Try it: Pull every "each" line out of the data below.

Data listing:
________________

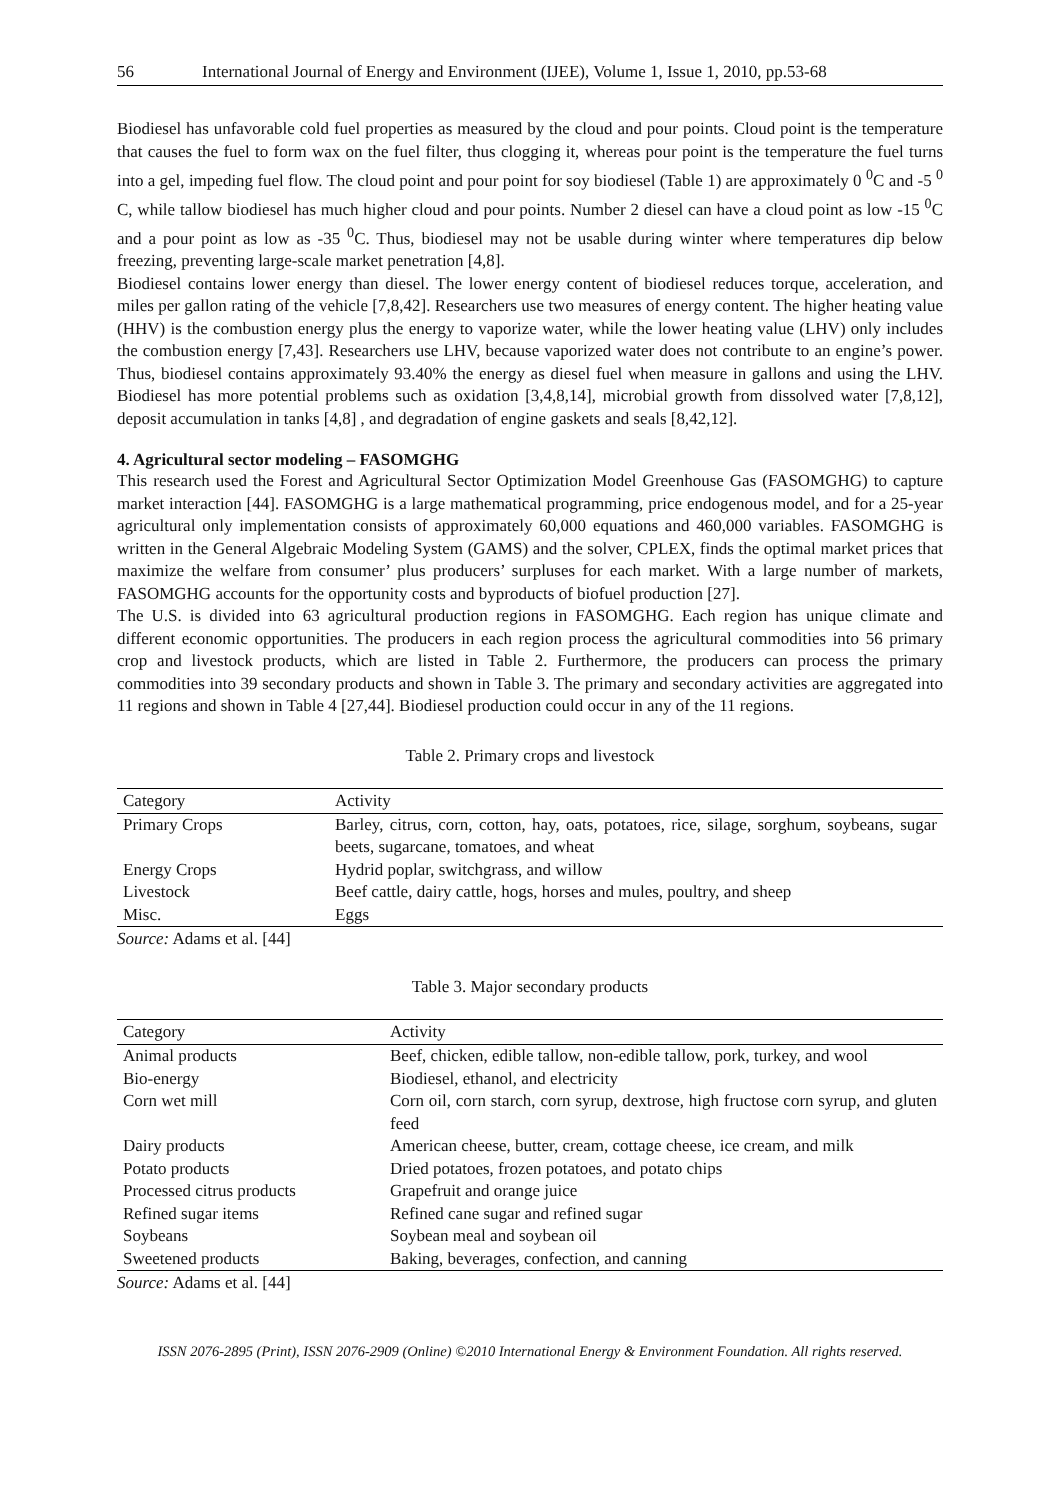56 International Journal of Energy and Environment (IJEE), Volume 1, Issue 1, 2010, pp.53-68
Biodiesel has unfavorable cold fuel properties as measured by the cloud and pour points. Cloud point is the temperature that causes the fuel to form wax on the fuel filter, thus clogging it, whereas pour point is the temperature the fuel turns into a gel, impeding fuel flow. The cloud point and pour point for soy biodiesel (Table 1) are approximately 0 <sup>0</sup>C and -5 <sup>0</sup> C, while tallow biodiesel has much higher cloud and pour points. Number 2 diesel can have a cloud point as low -15 <sup>0</sup>C and a pour point as low as -35 <sup>0</sup>C. Thus, biodiesel may not be usable during winter where temperatures dip below freezing, preventing large-scale market penetration [4,8].
Biodiesel contains lower energy than diesel. The lower energy content of biodiesel reduces torque, acceleration, and miles per gallon rating of the vehicle [7,8,42]. Researchers use two measures of energy content. The higher heating value (HHV) is the combustion energy plus the energy to vaporize water, while the lower heating value (LHV) only includes the combustion energy [7,43]. Researchers use LHV, because vaporized water does not contribute to an engine’s power. Thus, biodiesel contains approximately 93.40% the energy as diesel fuel when measure in gallons and using the LHV. Biodiesel has more potential problems such as oxidation [3,4,8,14], microbial growth from dissolved water [7,8,12], deposit accumulation in tanks [4,8] , and degradation of engine gaskets and seals [8,42,12].
4. Agricultural sector modeling – FASOMGHG
This research used the Forest and Agricultural Sector Optimization Model Greenhouse Gas (FASOMGHG) to capture market interaction [44]. FASOMGHG is a large mathematical programming, price endogenous model, and for a 25-year agricultural only implementation consists of approximately 60,000 equations and 460,000 variables. FASOMGHG is written in the General Algebraic Modeling System (GAMS) and the solver, CPLEX, finds the optimal market prices that maximize the welfare from consumer’ plus producers’ surpluses for each market. With a large number of markets, FASOMGHG accounts for the opportunity costs and byproducts of biofuel production [27].
The U.S. is divided into 63 agricultural production regions in FASOMGHG. Each region has unique climate and different economic opportunities. The producers in each region process the agricultural commodities into 56 primary crop and livestock products, which are listed in Table 2. Furthermore, the producers can process the primary commodities into 39 secondary products and shown in Table 3. The primary and secondary activities are aggregated into 11 regions and shown in Table 4 [27,44]. Biodiesel production could occur in any of the 11 regions.
Table 2. Primary crops and livestock
| Category | Activity |
| --- | --- |
| Primary Crops | Barley, citrus, corn, cotton, hay, oats, potatoes, rice, silage, sorghum, soybeans, sugar beets, sugarcane, tomatoes, and wheat |
| Energy Crops | Hydrid poplar, switchgrass, and willow |
| Livestock | Beef cattle, dairy cattle, hogs, horses and mules, poultry, and sheep |
| Misc. | Eggs |
Source: Adams et al. [44]
Table 3. Major secondary products
| Category | Activity |
| --- | --- |
| Animal products | Beef, chicken, edible tallow, non-edible tallow, pork, turkey, and wool |
| Bio-energy | Biodiesel, ethanol, and electricity |
| Corn wet mill | Corn oil, corn starch, corn syrup, dextrose, high fructose corn syrup, and gluten feed |
| Dairy products | American cheese, butter, cream, cottage cheese, ice cream, and milk |
| Potato products | Dried potatoes, frozen potatoes, and potato chips |
| Processed citrus products | Grapefruit and orange juice |
| Refined sugar items | Refined cane sugar and refined sugar |
| Soybeans | Soybean meal and soybean oil |
| Sweetened products | Baking, beverages, confection, and canning |
Source: Adams et al. [44]
ISSN 2076-2895 (Print), ISSN 2076-2909 (Online) ©2010 International Energy & Environment Foundation. All rights reserved.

________________

Answer section:
This research used the Forest and Agricultural Sector Optimization Model Greenhouse Gas (FASOMGHG) to capture market interaction [44]. FASOMGHG is a large mathematical programming, price endogenous model, and for a 25-year agricultural only implementation consists of approximately 60,000 equations and 460,000 variables. FASOMGHG is written in the General Algebraic Modeling System (GAMS) and the solver, CPLEX, finds the optimal market prices that maximize the welfare from consumer’ plus producers’ surpluses for each market. With a large number of markets, FASOMGHG accounts for the opportunity costs and byproducts of biofuel production [27].
The U.S. is divided into 63 agricultural production regions in FASOMGHG. Each region has unique climate and different economic opportunities. The producers in each region process the agricultural commodities into 56 primary crop and livestock products, which are listed in Table 2. Furthermore, the producers can process the primary commodities into 39 secondary products and shown in Table 3. The primary and secondary activities are aggregated into 11 regions and shown in Table 4 [27,44]. Biodiesel production could occur in any of the 11 regions.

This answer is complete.